To do :: Retype all of the entries that appear below, keeping them exactly as they are.

Available data Start Marker

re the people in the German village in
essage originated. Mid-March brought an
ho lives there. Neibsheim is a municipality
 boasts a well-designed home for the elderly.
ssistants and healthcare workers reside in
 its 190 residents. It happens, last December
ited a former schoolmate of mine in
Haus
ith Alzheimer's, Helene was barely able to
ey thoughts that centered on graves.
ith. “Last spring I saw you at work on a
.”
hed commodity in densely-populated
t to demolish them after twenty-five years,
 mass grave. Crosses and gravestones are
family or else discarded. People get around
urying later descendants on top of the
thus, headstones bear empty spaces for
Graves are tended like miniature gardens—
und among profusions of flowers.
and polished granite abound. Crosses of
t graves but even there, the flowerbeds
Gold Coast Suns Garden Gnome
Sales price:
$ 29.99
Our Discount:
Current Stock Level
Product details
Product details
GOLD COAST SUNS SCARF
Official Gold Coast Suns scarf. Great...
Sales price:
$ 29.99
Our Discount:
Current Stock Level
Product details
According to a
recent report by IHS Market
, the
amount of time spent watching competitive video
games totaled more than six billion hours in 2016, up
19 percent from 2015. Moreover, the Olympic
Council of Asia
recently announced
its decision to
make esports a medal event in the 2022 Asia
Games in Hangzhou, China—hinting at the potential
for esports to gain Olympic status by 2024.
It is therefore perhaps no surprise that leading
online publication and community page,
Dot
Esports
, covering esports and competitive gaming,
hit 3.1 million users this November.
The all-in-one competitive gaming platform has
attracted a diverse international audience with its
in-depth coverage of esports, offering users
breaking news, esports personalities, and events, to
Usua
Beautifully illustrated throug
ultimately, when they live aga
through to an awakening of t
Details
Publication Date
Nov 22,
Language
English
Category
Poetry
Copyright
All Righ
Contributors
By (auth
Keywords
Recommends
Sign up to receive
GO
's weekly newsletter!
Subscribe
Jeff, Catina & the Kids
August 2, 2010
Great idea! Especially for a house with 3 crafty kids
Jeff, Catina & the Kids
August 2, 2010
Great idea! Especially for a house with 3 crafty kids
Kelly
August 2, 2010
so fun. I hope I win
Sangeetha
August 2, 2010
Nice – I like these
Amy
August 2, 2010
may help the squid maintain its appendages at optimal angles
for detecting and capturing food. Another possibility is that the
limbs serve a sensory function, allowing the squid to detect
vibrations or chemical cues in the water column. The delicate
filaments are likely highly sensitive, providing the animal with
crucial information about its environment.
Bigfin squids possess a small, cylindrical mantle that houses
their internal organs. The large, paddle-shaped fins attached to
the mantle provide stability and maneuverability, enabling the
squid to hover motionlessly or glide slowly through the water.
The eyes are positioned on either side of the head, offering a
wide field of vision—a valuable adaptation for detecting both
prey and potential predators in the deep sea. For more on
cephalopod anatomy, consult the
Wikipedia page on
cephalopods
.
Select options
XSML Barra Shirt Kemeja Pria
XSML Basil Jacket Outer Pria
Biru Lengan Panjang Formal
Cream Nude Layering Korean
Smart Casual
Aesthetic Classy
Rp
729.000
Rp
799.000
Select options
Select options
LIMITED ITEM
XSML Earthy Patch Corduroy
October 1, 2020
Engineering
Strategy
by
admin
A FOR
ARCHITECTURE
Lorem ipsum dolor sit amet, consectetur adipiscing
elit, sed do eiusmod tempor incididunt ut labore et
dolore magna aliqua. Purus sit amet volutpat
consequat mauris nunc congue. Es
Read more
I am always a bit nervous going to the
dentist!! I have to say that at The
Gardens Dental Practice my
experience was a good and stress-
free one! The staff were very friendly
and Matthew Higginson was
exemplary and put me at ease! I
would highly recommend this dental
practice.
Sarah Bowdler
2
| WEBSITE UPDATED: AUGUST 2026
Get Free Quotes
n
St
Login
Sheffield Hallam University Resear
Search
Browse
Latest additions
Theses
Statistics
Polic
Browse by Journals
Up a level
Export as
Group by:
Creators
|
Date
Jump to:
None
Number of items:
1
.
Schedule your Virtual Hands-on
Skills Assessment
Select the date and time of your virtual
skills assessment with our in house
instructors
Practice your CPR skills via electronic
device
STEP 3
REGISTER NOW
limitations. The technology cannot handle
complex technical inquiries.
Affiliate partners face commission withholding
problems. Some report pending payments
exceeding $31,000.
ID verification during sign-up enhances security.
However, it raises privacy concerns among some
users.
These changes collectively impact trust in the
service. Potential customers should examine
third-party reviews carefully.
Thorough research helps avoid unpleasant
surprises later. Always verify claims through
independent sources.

Available data End Marker

Output of the task ::
re the people in the German village in
essage originated. Mid-March brought an
ho lives there. Neibsheim is a municipality
 boasts a well-designed home for the elderly.
ssistants and healthcare workers reside in
 its 190 residents. It happens, last December
ited a former schoolmate of mine in
Haus
ith Alzheimer's, Helene was barely able to
ey thoughts that centered on graves.
ith. “Last spring I saw you at work on a
.”
hed commodity in densely-populated
t to demolish them after twenty-five years,
 mass grave. Crosses and gravestones are
family or else discarded. People get around
urying later descendants on top of the
thus, headstones bear empty spaces for
Graves are tended like miniature gardens—
und among profusions of flowers.
and polished granite abound. Crosses of
t graves but even there, the flowerbeds
Gold Coast Suns Garden Gnome
Sales price:
$ 29.99
Our Discount:
Current Stock Level
Product details
Product details
GOLD COAST SUNS SCARF
Official Gold Coast Suns scarf. Great...
Sales price:
$ 29.99
Our Discount:
Current Stock Level
Product details
According to a
recent report by IHS Market
, the
amount of time spent watching competitive video
games totaled more than six billion hours in 2016, up
19 percent from 2015. Moreover, the Olympic
Council of Asia
recently announced
its decision to
make esports a medal event in the 2022 Asia
Games in Hangzhou, China—hinting at the potential
for esports to gain Olympic status by 2024.
It is therefore perhaps no surprise that leading
online publication and community page,
Dot
Esports
, covering esports and competitive gaming,
hit 3.1 million users this November.
The all-in-one competitive gaming platform has
attracted a diverse international audience with its
in-depth coverage of esports, offering users
breaking news, esports personalities, and events, to
Usua
Beautifully illustrated throug
ultimately, when they live aga
through to an awakening of t
Details
Publication Date
Nov 22,
Language
English
Category
Poetry
Copyright
All Righ
Contributors
By (auth
Keywords
Recommends
Sign up to receive
GO
's weekly newsletter!
Subscribe
Jeff, Catina & the Kids
August 2, 2010
Great idea! Especially for a house with 3 crafty kids
Jeff, Catina & the Kids
August 2, 2010
Great idea! Especially for a house with 3 crafty kids
Kelly
August 2, 2010
so fun. I hope I win
Sangeetha
August 2, 2010
Nice – I like these
Amy
August 2, 2010
may help the squid maintain its appendages at optimal angles
for detecting and capturing food. Another possibility is that the
limbs serve a sensory function, allowing the squid to detect
vibrations or chemical cues in the water column. The delicate
filaments are likely highly sensitive, providing the animal with
crucial information about its environment.
Bigfin squids possess a small, cylindrical mantle that houses
their internal organs. The large, paddle-shaped fins attached to
the mantle provide stability and maneuverability, enabling the
squid to hover motionlessly or glide slowly through the water.
The eyes are positioned on either side of the head, offering a
wide field of vision—a valuable adaptation for detecting both
prey and potential predators in the deep sea. For more on
cephalopod anatomy, consult the
Wikipedia page on
cephalopods
.
Select options
XSML Barra Shirt Kemeja Pria
XSML Basil Jacket Outer Pria
Biru Lengan Panjang Formal
Cream Nude Layering Korean
Smart Casual
Aesthetic Classy
Rp
729.000
Rp
799.000
Select options
Select options
LIMITED ITEM
XSML Earthy Patch Corduroy
October 1, 2020
Engineering
Strategy
by
admin
A FOR
ARCHITECTURE
Lorem ipsum dolor sit amet, consectetur adipiscing
elit, sed do eiusmod tempor incididunt ut labore et
dolore magna aliqua. Purus sit amet volutpat
consequat mauris nunc congue. Es
Read more
I am always a bit nervous going to the
dentist!! I have to say that at The
Gardens Dental Practice my
experience was a good and stress-
free one! The staff were very friendly
and Matthew Higginson was
exemplary and put me at ease! I
would highly recommend this dental
practice.
Sarah Bowdler
2
| WEBSITE UPDATED: AUGUST 2026
Get Free Quotes
n
St
Login
Sheffield Hallam University Resear
Search
Browse
Latest additions
Theses
Statistics
Polic
Browse by Journals
Up a level
Export as
Group by:
Creators
|
Date
Jump to:
None
Number of items:
1
.
Schedule your Virtual Hands-on
Skills Assessment
Select the date and time of your virtual
skills assessment with our in house
instructors
Practice your CPR skills via electronic
device
STEP 3
REGISTER NOW
limitations. The technology cannot handle
complex technical inquiries.
Affiliate partners face commission withholding
problems. Some report pending payments
exceeding $31,000.
ID verification during sign-up enhances security.
However, it raises privacy concerns among some
users.
These changes collectively impact trust in the
service. Potential customers should examine
third-party reviews carefully.
Thorough research helps avoid unpleasant
surprises later. Always verify claims through
independent sources.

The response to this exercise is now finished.